▸ Task item:
Show, from the entries below, every line in which "down" appears.

──────── Exercise materials ────────

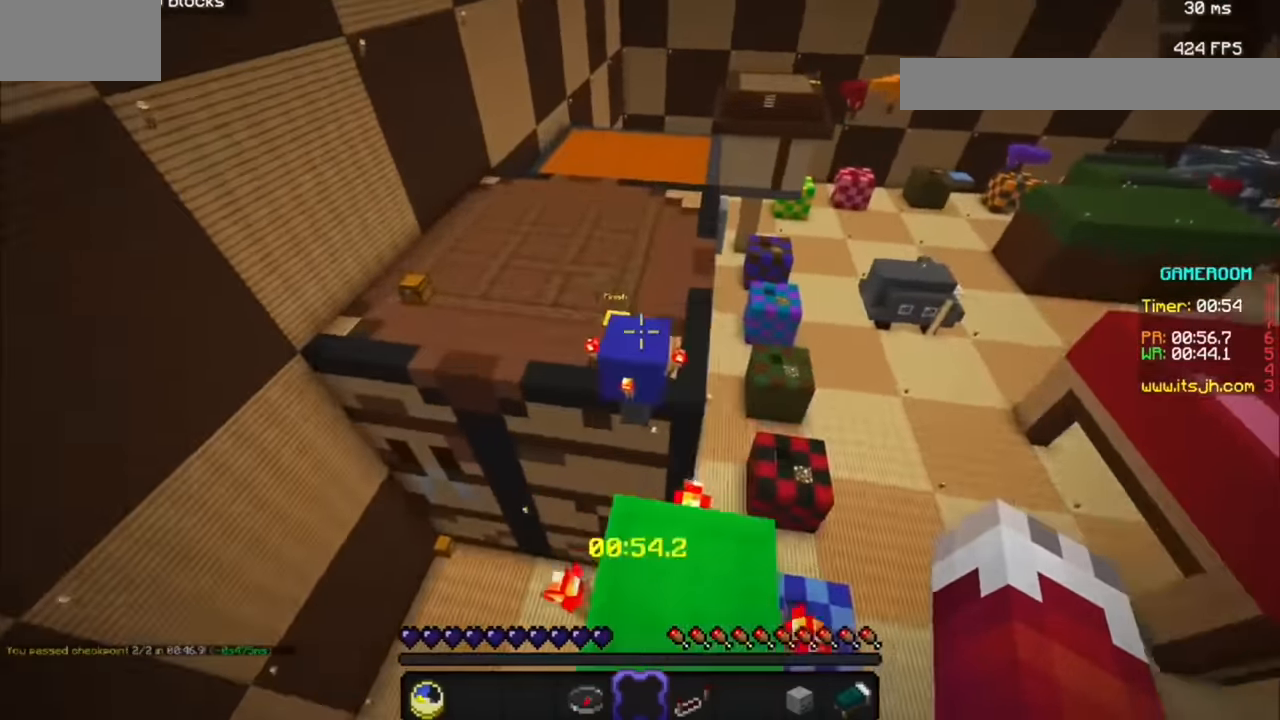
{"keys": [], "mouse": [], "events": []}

────────
──────── Exercise materials ────────

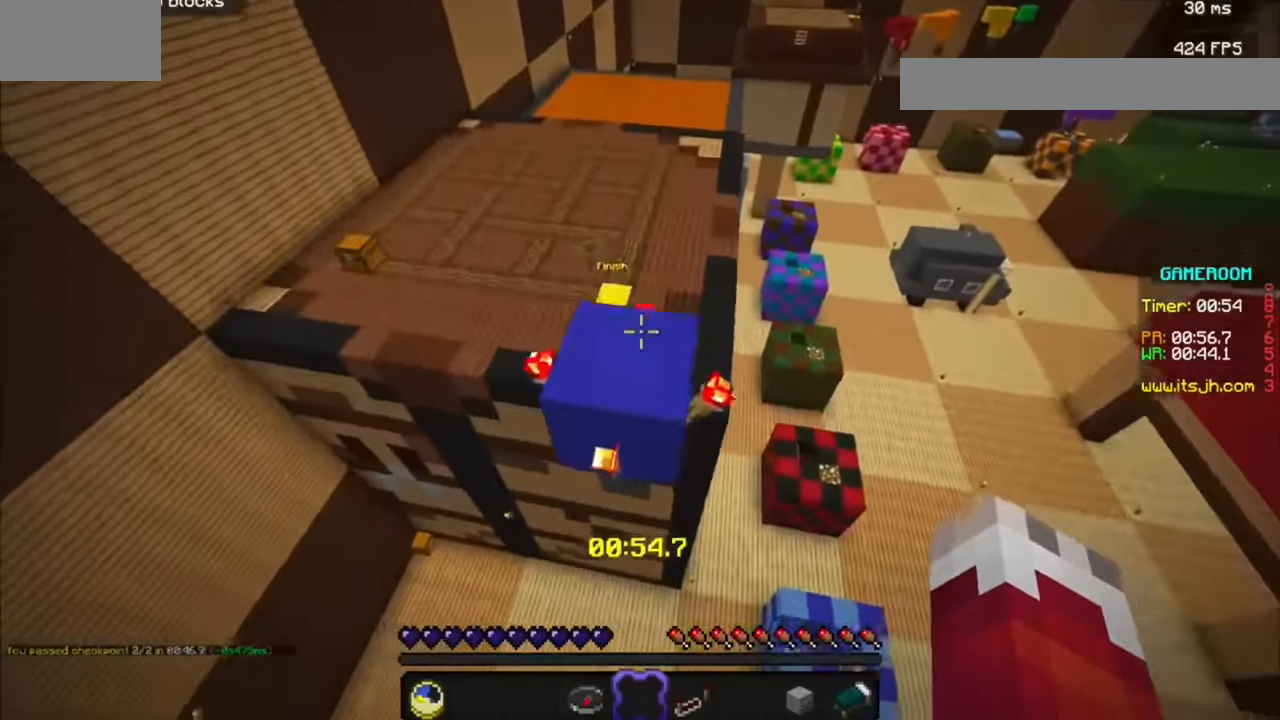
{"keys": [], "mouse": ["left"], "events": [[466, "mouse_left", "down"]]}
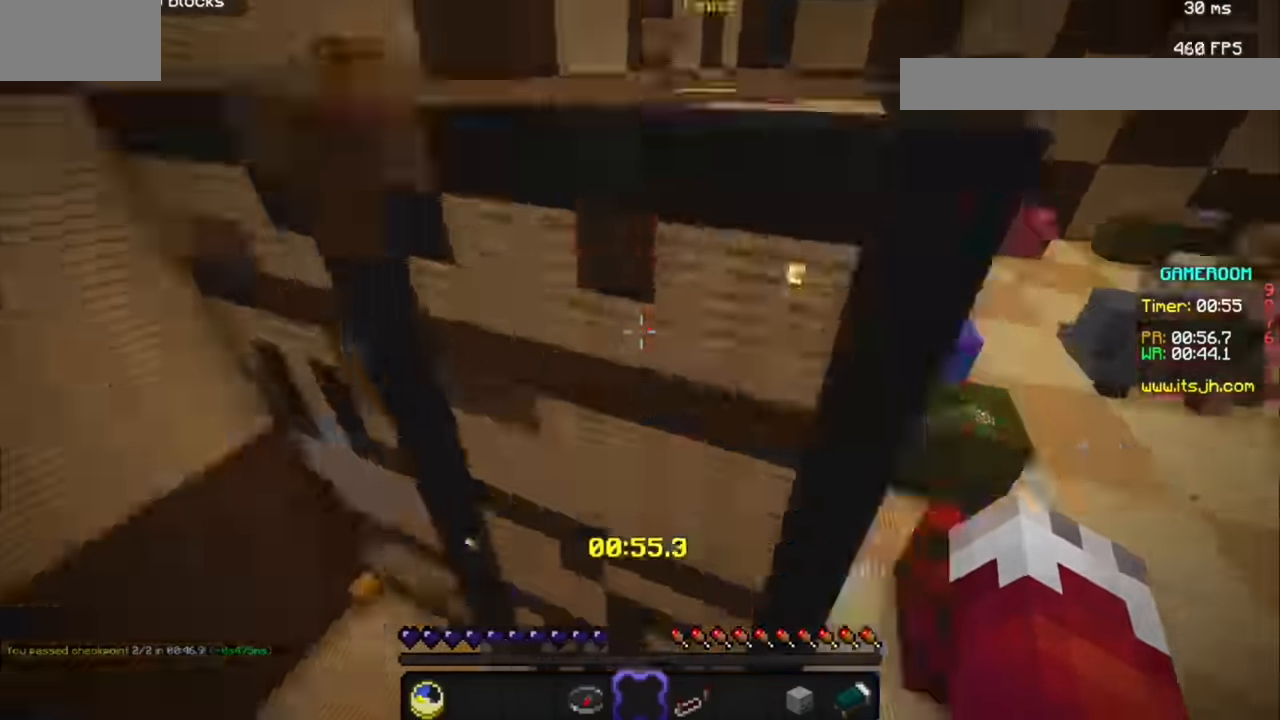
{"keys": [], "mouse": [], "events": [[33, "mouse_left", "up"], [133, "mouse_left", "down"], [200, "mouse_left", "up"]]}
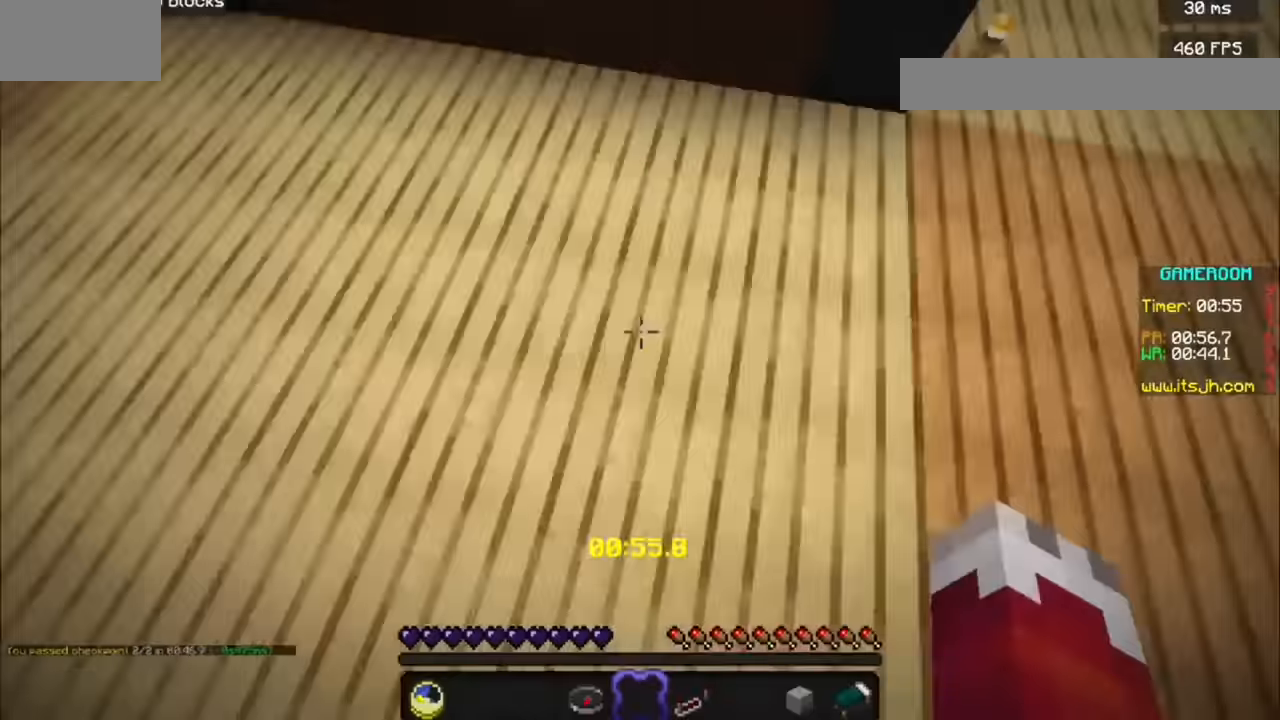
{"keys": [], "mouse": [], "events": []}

────────

▸ Response to the exercise:
{"keys": [], "mouse": ["left"], "events": [[466, "mouse_left", "down"]]}
{"keys": [], "mouse": [], "events": [[33, "mouse_left", "up"], [133, "mouse_left", "down"], [200, "mouse_left", "up"]]}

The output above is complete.